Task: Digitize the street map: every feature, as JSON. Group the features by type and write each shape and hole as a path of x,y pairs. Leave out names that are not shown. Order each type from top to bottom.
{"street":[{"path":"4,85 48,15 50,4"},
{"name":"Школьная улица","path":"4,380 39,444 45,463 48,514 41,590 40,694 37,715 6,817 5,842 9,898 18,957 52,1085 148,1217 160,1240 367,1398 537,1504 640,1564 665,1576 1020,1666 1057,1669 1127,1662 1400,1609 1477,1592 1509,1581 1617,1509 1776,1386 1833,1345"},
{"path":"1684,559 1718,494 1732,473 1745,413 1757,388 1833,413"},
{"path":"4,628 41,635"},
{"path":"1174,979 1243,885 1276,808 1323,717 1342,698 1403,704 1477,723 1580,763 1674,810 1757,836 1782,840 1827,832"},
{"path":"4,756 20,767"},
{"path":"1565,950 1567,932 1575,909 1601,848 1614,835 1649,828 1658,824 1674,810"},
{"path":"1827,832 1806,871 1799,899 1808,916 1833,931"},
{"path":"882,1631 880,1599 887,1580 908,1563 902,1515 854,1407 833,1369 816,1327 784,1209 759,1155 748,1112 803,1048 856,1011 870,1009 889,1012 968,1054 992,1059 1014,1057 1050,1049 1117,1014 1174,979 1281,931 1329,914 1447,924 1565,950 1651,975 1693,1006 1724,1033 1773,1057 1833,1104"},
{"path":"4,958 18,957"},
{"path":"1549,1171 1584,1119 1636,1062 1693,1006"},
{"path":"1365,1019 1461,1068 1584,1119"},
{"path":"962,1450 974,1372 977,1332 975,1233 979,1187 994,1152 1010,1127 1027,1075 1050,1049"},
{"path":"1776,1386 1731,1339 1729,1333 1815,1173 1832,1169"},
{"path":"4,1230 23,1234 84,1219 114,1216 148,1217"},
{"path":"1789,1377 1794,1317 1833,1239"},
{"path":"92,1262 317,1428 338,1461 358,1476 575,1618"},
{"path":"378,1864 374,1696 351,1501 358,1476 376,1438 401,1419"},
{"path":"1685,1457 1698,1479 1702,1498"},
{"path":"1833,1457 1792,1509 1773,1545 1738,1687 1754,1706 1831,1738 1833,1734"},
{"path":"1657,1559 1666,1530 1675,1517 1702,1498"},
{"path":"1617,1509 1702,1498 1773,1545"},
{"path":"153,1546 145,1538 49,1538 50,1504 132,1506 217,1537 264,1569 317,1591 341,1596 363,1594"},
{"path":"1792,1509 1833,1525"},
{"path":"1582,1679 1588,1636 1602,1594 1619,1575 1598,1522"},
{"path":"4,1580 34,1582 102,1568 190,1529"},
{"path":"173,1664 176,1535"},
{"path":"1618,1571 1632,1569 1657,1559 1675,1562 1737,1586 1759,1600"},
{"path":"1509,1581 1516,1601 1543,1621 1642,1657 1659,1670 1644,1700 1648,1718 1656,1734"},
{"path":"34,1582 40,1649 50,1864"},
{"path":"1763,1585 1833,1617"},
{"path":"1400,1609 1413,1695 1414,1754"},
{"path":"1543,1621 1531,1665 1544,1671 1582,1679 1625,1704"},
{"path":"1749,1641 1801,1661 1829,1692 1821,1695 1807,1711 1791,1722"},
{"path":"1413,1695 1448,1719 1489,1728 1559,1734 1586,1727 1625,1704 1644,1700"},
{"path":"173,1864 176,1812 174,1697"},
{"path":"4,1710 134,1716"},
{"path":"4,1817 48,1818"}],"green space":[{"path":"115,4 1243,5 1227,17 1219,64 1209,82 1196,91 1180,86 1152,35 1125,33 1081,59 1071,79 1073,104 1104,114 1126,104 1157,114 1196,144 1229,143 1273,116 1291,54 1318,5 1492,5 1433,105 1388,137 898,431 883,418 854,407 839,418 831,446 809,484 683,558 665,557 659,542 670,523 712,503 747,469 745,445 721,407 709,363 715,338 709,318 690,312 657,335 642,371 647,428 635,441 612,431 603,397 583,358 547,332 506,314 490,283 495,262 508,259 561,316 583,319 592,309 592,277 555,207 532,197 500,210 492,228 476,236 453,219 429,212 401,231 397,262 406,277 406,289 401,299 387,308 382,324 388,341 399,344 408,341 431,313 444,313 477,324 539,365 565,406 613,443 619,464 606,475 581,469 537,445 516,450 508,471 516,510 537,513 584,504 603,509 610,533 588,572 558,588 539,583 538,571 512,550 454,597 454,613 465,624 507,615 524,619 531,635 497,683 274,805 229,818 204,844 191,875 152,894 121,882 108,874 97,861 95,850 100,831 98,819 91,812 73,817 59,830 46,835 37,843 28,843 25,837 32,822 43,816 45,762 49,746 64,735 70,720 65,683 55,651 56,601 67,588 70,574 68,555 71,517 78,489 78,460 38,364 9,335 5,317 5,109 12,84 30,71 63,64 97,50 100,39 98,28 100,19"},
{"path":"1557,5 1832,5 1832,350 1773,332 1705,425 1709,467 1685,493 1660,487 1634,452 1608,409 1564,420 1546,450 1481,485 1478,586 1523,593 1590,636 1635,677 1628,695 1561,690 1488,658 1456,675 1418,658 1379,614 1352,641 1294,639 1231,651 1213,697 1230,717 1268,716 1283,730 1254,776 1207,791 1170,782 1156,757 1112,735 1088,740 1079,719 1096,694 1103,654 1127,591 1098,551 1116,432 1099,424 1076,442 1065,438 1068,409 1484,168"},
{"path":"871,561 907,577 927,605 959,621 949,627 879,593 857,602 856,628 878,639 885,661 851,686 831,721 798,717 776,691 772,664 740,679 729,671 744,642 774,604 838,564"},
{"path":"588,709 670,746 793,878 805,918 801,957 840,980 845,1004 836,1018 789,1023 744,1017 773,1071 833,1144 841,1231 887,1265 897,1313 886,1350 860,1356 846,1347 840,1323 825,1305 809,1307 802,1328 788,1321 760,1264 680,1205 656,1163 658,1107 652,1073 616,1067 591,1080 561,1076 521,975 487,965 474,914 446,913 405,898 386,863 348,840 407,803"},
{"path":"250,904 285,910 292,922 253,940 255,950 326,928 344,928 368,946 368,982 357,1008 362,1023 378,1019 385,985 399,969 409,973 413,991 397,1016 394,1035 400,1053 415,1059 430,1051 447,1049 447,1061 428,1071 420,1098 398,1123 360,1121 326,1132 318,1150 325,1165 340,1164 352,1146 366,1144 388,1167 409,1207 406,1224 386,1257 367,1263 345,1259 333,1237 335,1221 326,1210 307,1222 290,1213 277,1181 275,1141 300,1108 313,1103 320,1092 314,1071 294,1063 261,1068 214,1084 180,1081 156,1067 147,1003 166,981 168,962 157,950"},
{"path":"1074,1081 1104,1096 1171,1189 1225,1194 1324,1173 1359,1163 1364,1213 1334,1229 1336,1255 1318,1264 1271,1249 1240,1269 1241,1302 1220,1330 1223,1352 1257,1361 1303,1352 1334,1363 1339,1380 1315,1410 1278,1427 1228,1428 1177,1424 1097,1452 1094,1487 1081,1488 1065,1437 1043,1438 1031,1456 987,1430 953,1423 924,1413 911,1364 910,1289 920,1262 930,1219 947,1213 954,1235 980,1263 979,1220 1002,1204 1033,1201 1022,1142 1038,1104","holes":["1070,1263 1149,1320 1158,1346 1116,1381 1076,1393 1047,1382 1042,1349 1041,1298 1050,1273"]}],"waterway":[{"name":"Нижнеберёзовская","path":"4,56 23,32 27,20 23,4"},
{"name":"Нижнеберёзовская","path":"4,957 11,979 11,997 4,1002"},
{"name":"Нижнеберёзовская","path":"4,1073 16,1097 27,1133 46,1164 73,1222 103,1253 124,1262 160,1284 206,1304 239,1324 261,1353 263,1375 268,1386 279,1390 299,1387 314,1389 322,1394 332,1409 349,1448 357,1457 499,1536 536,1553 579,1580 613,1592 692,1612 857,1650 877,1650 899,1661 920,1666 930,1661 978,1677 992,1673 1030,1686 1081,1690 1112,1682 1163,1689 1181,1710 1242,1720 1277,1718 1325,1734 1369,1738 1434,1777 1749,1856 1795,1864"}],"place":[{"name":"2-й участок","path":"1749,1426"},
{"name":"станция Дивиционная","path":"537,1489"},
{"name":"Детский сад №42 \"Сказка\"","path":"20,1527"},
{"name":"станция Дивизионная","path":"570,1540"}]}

########

Search the records above for the string "Нижнеберёзовская". Report each line that has it.

**TASK RESPONSE:**
{"path":"1074,1081 1104,1096 1171,1189 1225,1194 1324,1173 1359,1163 1364,1213 1334,1229 1336,1255 1318,1264 1271,1249 1240,1269 1241,1302 1220,1330 1223,1352 1257,1361 1303,1352 1334,1363 1339,1380 1315,1410 1278,1427 1228,1428 1177,1424 1097,1452 1094,1487 1081,1488 1065,1437 1043,1438 1031,1456 987,1430 953,1423 924,1413 911,1364 910,1289 920,1262 930,1219 947,1213 954,1235 980,1263 979,1220 1002,1204 1033,1201 1022,1142 1038,1104","holes":["1070,1263 1149,1320 1158,1346 1116,1381 1076,1393 1047,1382 1042,1349 1041,1298 1050,1273"]}],"waterway":[{"name":"Нижнеберёзовская","path":"4,56 23,32 27,20 23,4"},
{"name":"Нижнеберёзовская","path":"4,957 11,979 11,997 4,1002"},
{"name":"Нижнеберёзовская","path":"4,1073 16,1097 27,1133 46,1164 73,1222 103,1253 124,1262 160,1284 206,1304 239,1324 261,1353 263,1375 268,1386 279,1390 299,1387 314,1389 322,1394 332,1409 349,1448 357,1457 499,1536 536,1553 579,1580 613,1592 692,1612 857,1650 877,1650 899,1661 920,1666 930,1661 978,1677 992,1673 1030,1686 1081,1690 1112,1682 1163,1689 1181,1710 1242,1720 1277,1718 1325,1734 1369,1738 1434,1777 1749,1856 1795,1864"}],"place":[{"name":"2-й участок","path":"1749,1426"},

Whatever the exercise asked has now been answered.